Nihayetinde, Windows Phone'un kurban edilmesinin iki ana nedeni vardı: Ekonomik ve politik.
Ekonomik neden Google'ın düşük maliyetli cihazlarda Android'i geliştirmesi ve bunu Microsoft'un yetişebileceğinden çok daha hızlı bir biçimde yapmasıydı.
Politik neden ise Microsoft'un aslında kendisiyle yıllardır bir tür savaşın içerisinde olmasıyla ilgiliydi. Yönetim kadrosunda yaşanan kaos Windows Phone 7 gibi radikal bir adımın atılmasına neden olmuştu. Bunun sonuçları oldukça ağır olmuştu ve firma böylece zaman içerisinde Windows Phone'un imajına dair ağır bir yara almıştı.
Şimdi ne olacak?
Microsoft'un "uyum sağlayabilen uygulama" anlamına gelen ve Windows Phone sonrasına ait mobil çabaları olumsuz etkileyen "Adaptible App" vizyonu kağıt üzerinde kulağa hoş gelse de gerçek hayatta şimdiye kadar beklentileri karşılayamadı. Evrensel Windows Platformu uygulamaları masaüstü, tablet ya da telefona özel olarak tasarlanmayan, fakat her birine adapte olabilen bir konsept sunuyor. Fakat bu vizyonun estetik açıdan neredeyse bir tür felakete yol açacağını söylemek mümkün. Microsoft bu konuda hasarı en aza çekmek için bazı hamleler yapsa da artık olan oldu diyebiliriz.

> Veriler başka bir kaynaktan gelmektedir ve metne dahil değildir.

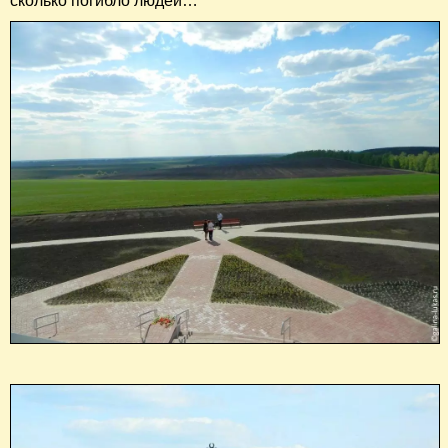
сколько погибло людей…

Windows kullanıcılarının bu Evrensel Windows Platformu'yla birlikte hem PC hem de mobil üzerindeki deneyimleri hiç de iç açıcı değil. Son zamanlarda bazı Microsoft tutkunları x86 uygulamalar da çalıştırabilen bir Continuum telefonu mümkün kılacağı için Intel'e bel bağlamışlardı. Fakat bu ihtimal de; Intel'in farklı bir yol haritası izlemeye karar vermesiyle birlikte ortadan kalktı.
Şu andaki tablo Microsoft'un artık benzeri çılgın proje ve deneyler için artık yeterince umut ya da gelecek vadedebilen uygun bir ortam sunmadığı yönünde. Fakat yine de Microsoft çok da uzak bir gelecekte doğru adımlar atarak mobil pazarda dengeleri bu sefer gerçekten altüst edebilecek teknolojileri de görücüye çıkartabilir.